7-3 漫画の主人公
「俺のターン、ドロー!!」
この世界に来て初めてデュエルした時のように。
元気に声を出す。
俺は今、主人公だ。
カードゲーム漫画のように、自分の信念を貫くヒーローになりきるんだ。
「メインフェイズ!
[スケルトン魔法使い]のスペル枠二個使用、重スペルカード《リビングデッド》!!
前のターン倒された[ブラックスカル・ドラゴン]を一ターンだけ呼び戻す!!」
[スケルトン魔法使い]が呪文を唱え、俺の後ろに巨大な魔法陣を展開させる。
そこにバラバラになった骨の残骸が集まる。
集まった骨は形成され、[ブラックスカル・ドラゴン]になった。
「そのままスカルドラゴンのスペル枠を二個消費、重スペルカード《髑髏の復活》!
倒された下級スケルトンを二体まで復活させる!!」
「また復活かぁ!? クソ、めんどくせぇ!」
「[スカルオウル]と……[髑髏の調教師]をスペル召喚!!
そして[髑髏の調教師]のスキル! [サンブレイズ・ドラゴン]のコントロールを得る!!」
[スカルオウル]によって、全てのユニットが『種族:スケルトン』になる。
肉が消えて朽ちていった太陽のドラゴンを、調教師が奪い取る。
「おっとぉ、そう来ると思ったぜ。対抗! 重スペルカード《大戦の残火》!
このターンバトルフェイズをスキップして、お互い1,000ダメージだ!」
「くっ……やはり持ってたか。だったら――」
「まだだっつーのバ~カ。さらに対抗! 装備スペル《バーサーカーカウル》!!
装備したユニットは攻撃力に守備力数値分上乗せされるが……
ターン終了時、持ち主に守備力分ダメージだ!!」
ガシャン! ガシャン!
骨になった[サンブレイズ・ドラゴン]だが、近未来の宇宙船のような甲冑が装備される。
見た目はSFストーリーに出てくるロボットみたいだ。
ヤクザは俺がコントロールを奪うことを見越し、ドラゴンに装備をさせた。
「そのままこのターンで死ね!!」
「だけど……これでドラゴンは俺のものになった。
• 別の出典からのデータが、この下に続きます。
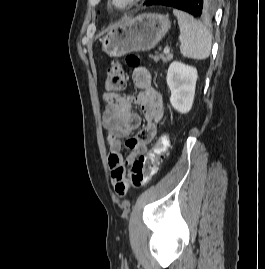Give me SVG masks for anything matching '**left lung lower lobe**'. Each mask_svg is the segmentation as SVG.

次はこいつを通常召喚!
手札から下級ユニット[スケルトン精鋭戦士]! 召喚時のスキル!
味方ユニットを一体破壊することで『効果破壊からも復活できる効果を得る』!」
「チッ、そんなユニットがいたか。」
スケルトン重戦士と同じ見た目だが、骨の色が青い。
[スケルトン精鋭戦士]はスケルトン戦士などと同じ戦闘破壊からの復活能力を持っている。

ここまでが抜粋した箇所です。